Stylistically, the buildings blended Socialist Realism and International Modernism. Of the 10 Great Buildings, four featured traditional Chinese decorative motifs while six incorporated principles of the modernist style associated with Chinese brutalism.
 The traditional buildings
- The Cultural Palace of Nationalities is a medium rise building with traditional Chinese design elements. It has won numerous awards and is considered an outstanding example of modern Chinese-style design.
- The Beijing railway station is the work of architects Yang Tingbao and Chen Deng'ao. When it first opened, it was the largest of its kind in the country. Located within the old walled city, it replaced the old station built in 1901. Traditional design elements include gilded eaves.
- The National Agriculture Exhibition Hall was designed and overseen by Premier Zhou Enlai. At the time of its construction, it was the only exhibition centre in China designed in the country's traditional garden style.
- The Diaoyutai State Guesthouse also incorporates elements of the ancient garden in its design. It was once reserved for special state visits, but it is open to the public now.

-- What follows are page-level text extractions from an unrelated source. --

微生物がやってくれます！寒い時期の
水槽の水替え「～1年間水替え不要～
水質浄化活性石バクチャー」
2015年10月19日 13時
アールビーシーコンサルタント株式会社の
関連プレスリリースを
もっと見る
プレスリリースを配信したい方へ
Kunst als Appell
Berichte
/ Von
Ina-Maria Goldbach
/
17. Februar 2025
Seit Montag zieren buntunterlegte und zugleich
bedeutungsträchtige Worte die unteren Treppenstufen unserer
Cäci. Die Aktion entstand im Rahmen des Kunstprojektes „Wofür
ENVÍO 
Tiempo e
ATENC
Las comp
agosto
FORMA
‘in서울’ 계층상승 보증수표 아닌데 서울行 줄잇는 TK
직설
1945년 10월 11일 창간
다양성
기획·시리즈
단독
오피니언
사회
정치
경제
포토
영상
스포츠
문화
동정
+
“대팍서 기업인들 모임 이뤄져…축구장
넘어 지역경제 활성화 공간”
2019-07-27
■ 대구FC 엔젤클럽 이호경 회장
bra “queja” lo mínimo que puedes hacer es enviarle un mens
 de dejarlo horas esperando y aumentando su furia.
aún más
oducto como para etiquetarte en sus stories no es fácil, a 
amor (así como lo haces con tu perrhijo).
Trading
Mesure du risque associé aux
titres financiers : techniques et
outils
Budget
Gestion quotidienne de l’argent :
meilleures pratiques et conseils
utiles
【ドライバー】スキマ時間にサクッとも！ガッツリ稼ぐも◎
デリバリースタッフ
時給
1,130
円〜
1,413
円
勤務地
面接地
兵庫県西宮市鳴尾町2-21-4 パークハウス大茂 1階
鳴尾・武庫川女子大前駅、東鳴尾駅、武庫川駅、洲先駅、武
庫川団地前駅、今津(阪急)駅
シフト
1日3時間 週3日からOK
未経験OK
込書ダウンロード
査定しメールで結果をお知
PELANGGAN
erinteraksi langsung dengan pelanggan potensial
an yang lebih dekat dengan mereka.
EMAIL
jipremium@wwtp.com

The Cultural Palace of Nationalities
The Beijing railway station.
The Diaoyutai State Guesthouse.
These buildings emphasise functionality and incorporate very little decoration:
- The Workers’ Stadium (renovated in 2004) is a multi-purpose stadium that can now hold more than 66,000 spectators. It hosted the Summer Olympics in 2008 and is now used for football matches.
- The Minzu Hotel is still in operation and has 507 guest rooms. It is commonly used to host foreign dignitaries or as a backdrop to press conferences.
- The Overseas Chinese Hotel was demolished in the 1990s. There is a new hotel in its place.
- The Great Hall of the People is home China’s top legislative body and hosts other ceremonial activities. It is located on the edge of Tiananmen Square. It is distinguished by the 10 freestanding columns across the facade, which are said to be inspired by an Egyptian sun temple.
- The National Museum of China was originally known as the China Revolutionary History Museum. It is also located on the edge of Tiananmen Square, and like the Great Hall, it incorporates 10 freestanding columns in its facade.
- The Chinese People's Revolutionary Military Museum is the only extensive military museum in the country. The seven storey building includes social realist sculptures of workers near the entryway which is topped by a steeple. Inside the museum, marble staircases and high ceilings are similar to those in the Great Hall of the People.